**Exercise**
Search the listing for the word "shoulder" and say how many lines have it, nothing besides.

Input data START

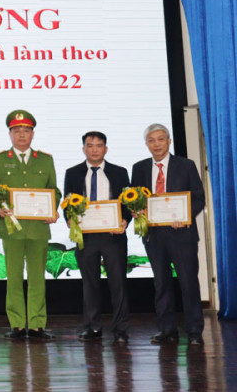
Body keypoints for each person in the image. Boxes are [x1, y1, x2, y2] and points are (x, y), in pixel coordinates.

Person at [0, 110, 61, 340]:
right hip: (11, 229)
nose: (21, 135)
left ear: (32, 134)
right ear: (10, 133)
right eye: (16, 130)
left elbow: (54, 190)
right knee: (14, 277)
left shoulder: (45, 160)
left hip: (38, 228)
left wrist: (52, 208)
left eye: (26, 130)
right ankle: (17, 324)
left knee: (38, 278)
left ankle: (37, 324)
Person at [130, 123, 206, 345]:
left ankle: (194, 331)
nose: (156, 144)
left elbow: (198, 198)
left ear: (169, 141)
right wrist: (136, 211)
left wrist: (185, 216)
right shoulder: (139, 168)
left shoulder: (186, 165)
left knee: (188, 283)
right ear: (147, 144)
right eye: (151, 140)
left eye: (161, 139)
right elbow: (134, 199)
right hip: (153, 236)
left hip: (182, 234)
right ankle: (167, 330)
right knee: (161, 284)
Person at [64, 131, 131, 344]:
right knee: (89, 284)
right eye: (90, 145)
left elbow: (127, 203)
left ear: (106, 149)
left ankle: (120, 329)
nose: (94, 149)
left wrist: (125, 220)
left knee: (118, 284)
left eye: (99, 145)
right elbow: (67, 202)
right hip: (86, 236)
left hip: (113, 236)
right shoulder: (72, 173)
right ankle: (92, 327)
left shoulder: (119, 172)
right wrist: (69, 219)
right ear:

Input data END

**Solution to the problem**
5